- TASK INSTRUCTIONS
Reproduce the text of every one of the records below with "Datasheet" changed to "Specifications" and all other wording left as it stands. Omit the pictures from the answer.

- DATASET EXTRACT
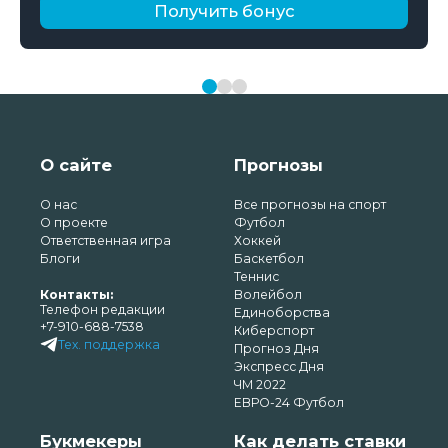
Получить бонус
О сайте
Прогнозы
О нас
Все прогнозы на спорт
О проекте
Футбол
Ответственная игра
Хоккей
Блоги
Баскетбол
Теннис
Контакты:
Волейбол
Телефон редакции
Единоборства
+7-910-688-7538
Киберспорт
Тех. поддержка
Прогноз Дня
Экспресс Дня
ЧМ 2022
ЕВРО-24 Футбол
Букмекеры
Как делать ставки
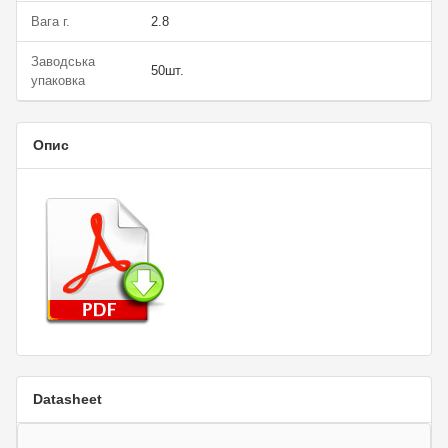
Вага г.
2.8
Заводська
50шт.
упаковка
Опис
Datasheet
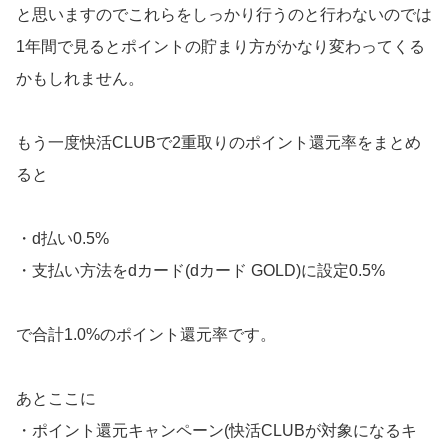
と思いますのでこれらをしっかり行うのと行わないのでは
1年間で見るとポイントの貯まり方がかなり変わってくる
かもしれません。
もう一度快活CLUBで2重取りのポイント還元率をまとめ
ると
・d払い0.5%
・支払い方法をdカード(dカード GOLD)に設定0.5%
で合計1.0%のポイント還元率です。
あとここに
・ポイント還元キャンペーン(快活CLUBが対象になるキ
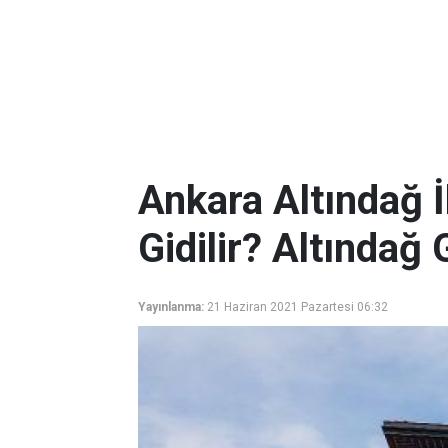
Ankara Altındağ İ
Gidilir? Altındağ 
Yayınlanma:
21 Haziran 2021 Pazartesi 06:32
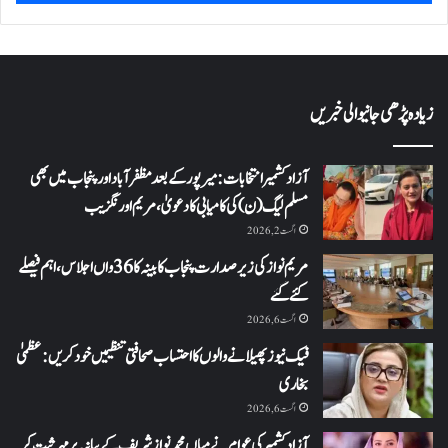
زیادہ پڑھی جانیوالی خبریں
آزاد کشمیر انتخابات: میرپور کے بعد مظفرآباد اور پنجاب میں بھی
مسلم لیگ (ن) کی کامیابی کا دعویٰ، مریم اورنگزیب
اگست 2, 2026
مریم نواز کی زیر صدارت پنجاب کابینہ کا 36واں اجلاس،اہم فیصلے
کئے گئے
اگست 6, 2026
فیک نیوز پھیلانے والوں کا احتساب صحافتی تنظیمیں خود کریں: عظمیٰ
بخاری
اگست 6, 2026
آزاد کشمیر کی عوام نے میاں محمد نواز شریف کے بیانیہ پر مہر ثبت کر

- TASK SOLUTION
Получить бонус
О сайте
Прогнозы
О нас
Все прогнозы на спорт
О проекте
Футбол
Ответственная игра
Хоккей
Блоги
Баскетбол
Теннис
Контакты:
Волейбол
Телефон редакции
Единоборства
+7-910-688-7538
Киберспорт
Тех. поддержка
Прогноз Дня
Экспресс Дня
ЧМ 2022
ЕВРО-24 Футбол
Букмекеры
Как делать ставки
Вага г.
2.8
Заводська
50шт.
упаковка
Опис
Specifications
と思いますのでこれらをしっかり行うのと行わないのでは
1年間で見るとポイントの貯まり方がかなり変わってくる
かもしれません。
もう一度快活CLUBで2重取りのポイント還元率をまとめ
ると
・d払い0.5%
・支払い方法をdカード(dカード GOLD)に設定0.5%
で合計1.0%のポイント還元率です。
あとここに
・ポイント還元キャンペーン(快活CLUBが対象になるキ
Ankara Altındağ İ
Gidilir? Altındağ 
Yayınlanma:
21 Haziran 2021 Pazartesi 06:32
زیادہ پڑھی جانیوالی خبریں
آزاد کشمیر انتخابات: میرپور کے بعد مظفرآباد اور پنجاب میں بھی
مسلم لیگ (ن) کی کامیابی کا دعویٰ، مریم اورنگزیب
اگست 2, 2026
مریم نواز کی زیر صدارت پنجاب کابینہ کا 36واں اجلاس،اہم فیصلے
کئے گئے
اگست 6, 2026
فیک نیوز پھیلانے والوں کا احتساب صحافتی تنظیمیں خود کریں: عظمیٰ
بخاری
اگست 6, 2026
آزاد کشمیر کی عوام نے میاں محمد نواز شریف کے بیانیہ پر مہر ثبت کر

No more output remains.